Bloomberg View: Millionaire Taxes Aren't the Answer; Paul Ryan's Medicare Plan Gets Better

The Silliness of Soak-the-Rich Schemes ● The Ryan Plan, Version 3.0
Photograph by Mark Horn/Gallery Stock

On March 21 the U.K.’s coalition government produced its budget for the next year. Among proposals discussed had been a so-called mansion tax—an annual 1 percent levy on homes worth more than £2 million ($3.2 million). In Russia, President-elect Vladimir Putin has put forward a luxury tax to be levied on purchasers of high-end cars and real estate. In France, the Socialist Party’s presidential candidate, François Hollande, is proposing a 75 percent tax rate on earnings above €1 million ($1.3 million). Hollande’s plan may in turn have been inspired by the debate in the U.S., where President Barack Obama has proposed a surtax on Americans with incomes of more than $1 million. The plan is known as the Buffett Rule, after Warren Buffett, who argued for higher taxes on billionaires like himself.
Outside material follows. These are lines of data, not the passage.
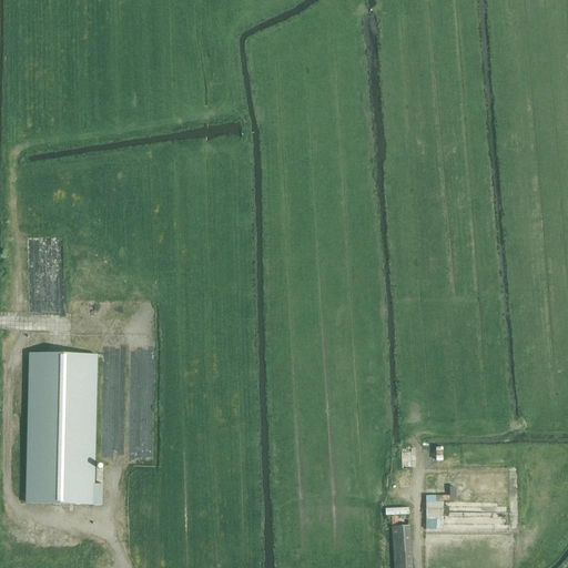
[(27,505),(92,506),(92,485),(95,355),(30,354),(27,505)]
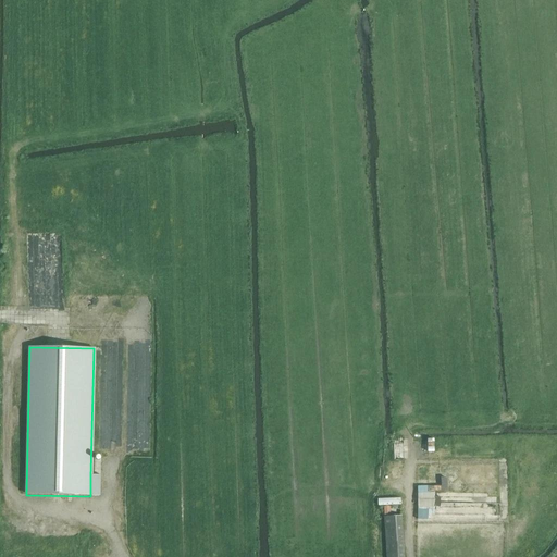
[(408,457),(408,438),(395,438),(396,457),(408,457)]
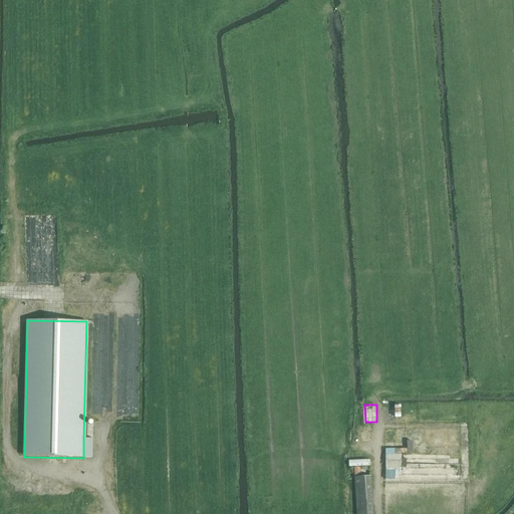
[(83,439),(83,458),(92,458),(92,439),(83,439)]
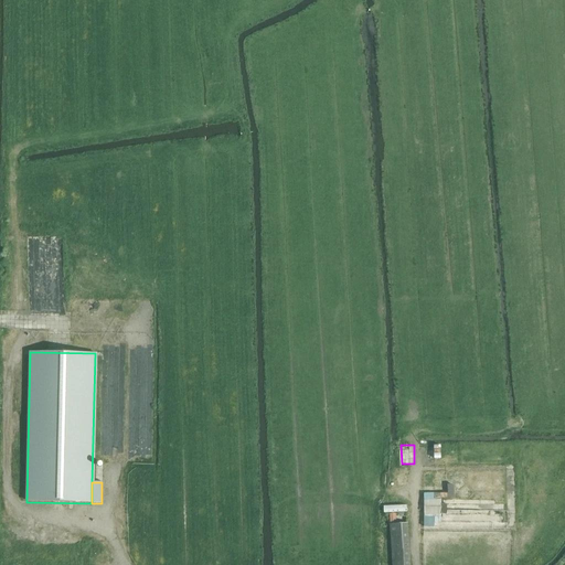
[(441,522),(441,515),(441,500),(424,500),(424,528),(434,528),(435,522),(441,522)]
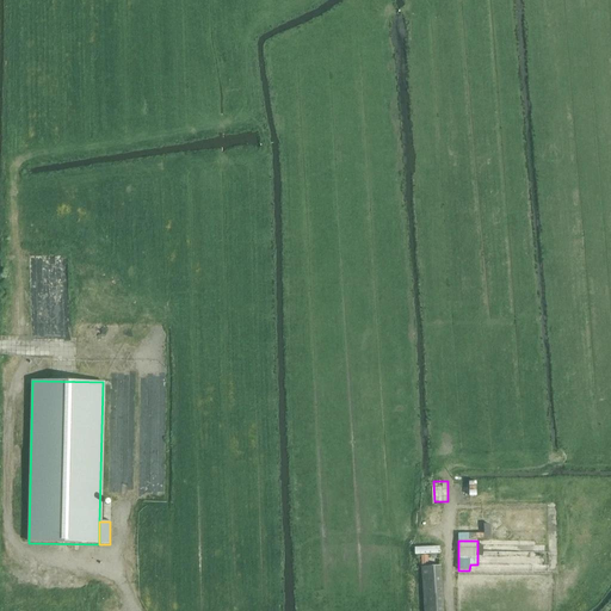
[(442,610),(439,567),(421,567),(424,610),(442,610)]
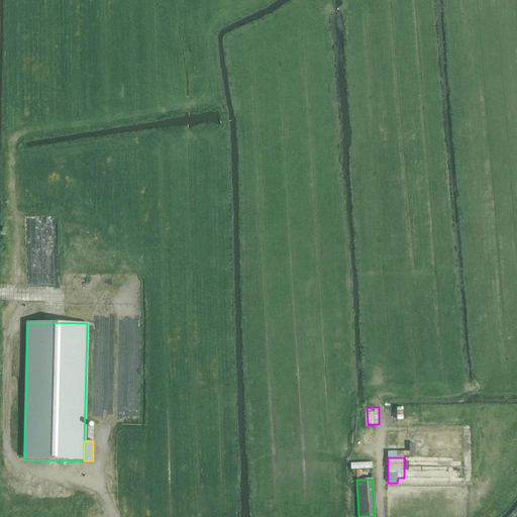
All buildings are outlined.
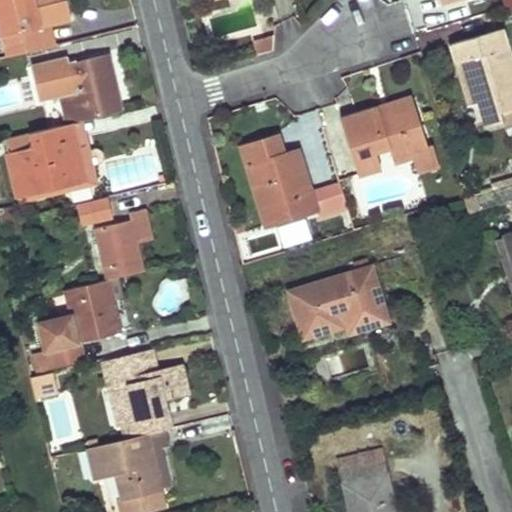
[(0,0),(0,23),(3,37),(69,22),(66,12),(64,1),(38,7),(36,0),(0,0)]
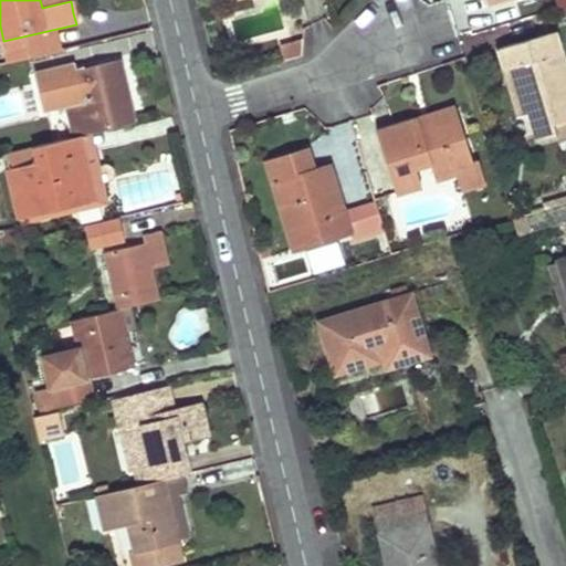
[(565,121),(565,62),(557,32),(499,50),(502,59),(505,70),(516,66),(535,130),(538,142),(563,134),(559,124),(565,121)]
Buffett should surely not pay a lower tax rate than his employees. But few of these proposals would make a dent in the budget deficits facing the countries involved. Buffett’s own effective tax rate is lowered by the large proportion of his income that comes from dividends and capital gains, which incur lower tax rates than regular earnings. It isn’t clear a surtax on the rich would change that.